## START Supplied entries

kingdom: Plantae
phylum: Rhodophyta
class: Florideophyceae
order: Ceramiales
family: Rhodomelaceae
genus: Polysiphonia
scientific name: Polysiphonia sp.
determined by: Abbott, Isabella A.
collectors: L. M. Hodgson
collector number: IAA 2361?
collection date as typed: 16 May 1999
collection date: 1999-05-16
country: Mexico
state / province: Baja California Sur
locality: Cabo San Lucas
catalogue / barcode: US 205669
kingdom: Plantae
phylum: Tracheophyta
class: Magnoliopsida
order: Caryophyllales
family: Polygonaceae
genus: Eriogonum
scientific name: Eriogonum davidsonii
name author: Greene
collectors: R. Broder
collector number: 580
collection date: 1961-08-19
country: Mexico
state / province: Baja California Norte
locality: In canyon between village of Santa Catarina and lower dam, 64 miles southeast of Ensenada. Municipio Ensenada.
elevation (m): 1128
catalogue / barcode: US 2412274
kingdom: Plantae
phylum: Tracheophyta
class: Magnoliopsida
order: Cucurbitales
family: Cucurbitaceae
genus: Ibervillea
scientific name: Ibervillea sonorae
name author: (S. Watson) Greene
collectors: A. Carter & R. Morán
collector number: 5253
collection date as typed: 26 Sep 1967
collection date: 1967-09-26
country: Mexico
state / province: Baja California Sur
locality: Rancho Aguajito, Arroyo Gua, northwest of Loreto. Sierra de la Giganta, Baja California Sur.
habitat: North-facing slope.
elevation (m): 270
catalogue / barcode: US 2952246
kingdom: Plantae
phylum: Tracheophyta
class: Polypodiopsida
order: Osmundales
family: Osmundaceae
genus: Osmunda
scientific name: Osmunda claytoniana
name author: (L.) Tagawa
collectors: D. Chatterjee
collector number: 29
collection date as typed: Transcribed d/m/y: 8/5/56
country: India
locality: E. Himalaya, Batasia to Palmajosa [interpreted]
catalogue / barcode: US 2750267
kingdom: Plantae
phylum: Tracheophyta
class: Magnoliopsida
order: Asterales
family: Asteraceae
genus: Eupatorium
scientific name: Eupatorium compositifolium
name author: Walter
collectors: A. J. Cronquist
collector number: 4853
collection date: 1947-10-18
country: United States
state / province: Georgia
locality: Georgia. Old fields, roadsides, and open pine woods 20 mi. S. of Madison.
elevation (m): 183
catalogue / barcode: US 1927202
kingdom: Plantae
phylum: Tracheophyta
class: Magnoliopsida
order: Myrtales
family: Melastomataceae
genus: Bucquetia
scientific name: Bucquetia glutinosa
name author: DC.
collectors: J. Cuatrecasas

## END Supplied entries

Reproduce all of the records above line for line, without changing anything.

kingdom: Plantae
phylum: Rhodophyta
class: Florideophyceae
order: Ceramiales
family: Rhodomelaceae
genus: Polysiphonia
scientific name: Polysiphonia sp.
determined by: Abbott, Isabella A.
collectors: L. M. Hodgson
collector number: IAA 2361?
collection date as typed: 16 May 1999
collection date: 1999-05-16
country: Mexico
state / province: Baja California Sur
locality: Cabo San Lucas
catalogue / barcode: US 205669
kingdom: Plantae
phylum: Tracheophyta
class: Magnoliopsida
order: Caryophyllales
family: Polygonaceae
genus: Eriogonum
scientific name: Eriogonum davidsonii
name author: Greene
collectors: R. Broder
collector number: 580
collection date: 1961-08-19
country: Mexico
state / province: Baja California Norte
locality: In canyon between village of Santa Catarina and lower dam, 64 miles southeast of Ensenada. Municipio Ensenada.
elevation (m): 1128
catalogue / barcode: US 2412274
kingdom: Plantae
phylum: Tracheophyta
class: Magnoliopsida
order: Cucurbitales
family: Cucurbitaceae
genus: Ibervillea
scientific name: Ibervillea sonorae
name author: (S. Watson) Greene
collectors: A. Carter & R. Morán
collector number: 5253
collection date as typed: 26 Sep 1967
collection date: 1967-09-26
country: Mexico
state / province: Baja California Sur
locality: Rancho Aguajito, Arroyo Gua, northwest of Loreto. Sierra de la Giganta, Baja California Sur.
habitat: North-facing slope.
elevation (m): 270
catalogue / barcode: US 2952246
kingdom: Plantae
phylum: Tracheophyta
class: Polypodiopsida
order: Osmundales
family: Osmundaceae
genus: Osmunda
scientific name: Osmunda claytoniana
name author: (L.) Tagawa
collectors: D. Chatterjee
collector number: 29
collection date as typed: Transcribed d/m/y: 8/5/56
country: India
locality: E. Himalaya, Batasia to Palmajosa [interpreted]
catalogue / barcode: US 2750267
kingdom: Plantae
phylum: Tracheophyta
class: Magnoliopsida
order: Asterales
family: Asteraceae
genus: Eupatorium
scientific name: Eupatorium compositifolium
name author: Walter
collectors: A. J. Cronquist
collector number: 4853
collection date: 1947-10-18
country: United States
state / province: Georgia
locality: Georgia. Old fields, roadsides, and open pine woods 20 mi. S. of Madison.
elevation (m): 183
catalogue / barcode: US 1927202
kingdom: Plantae
phylum: Tracheophyta
class: Magnoliopsida
order: Myrtales
family: Melastomataceae
genus: Bucquetia
scientific name: Bucquetia glutinosa
name author: DC.
collectors: J. Cuatrecasas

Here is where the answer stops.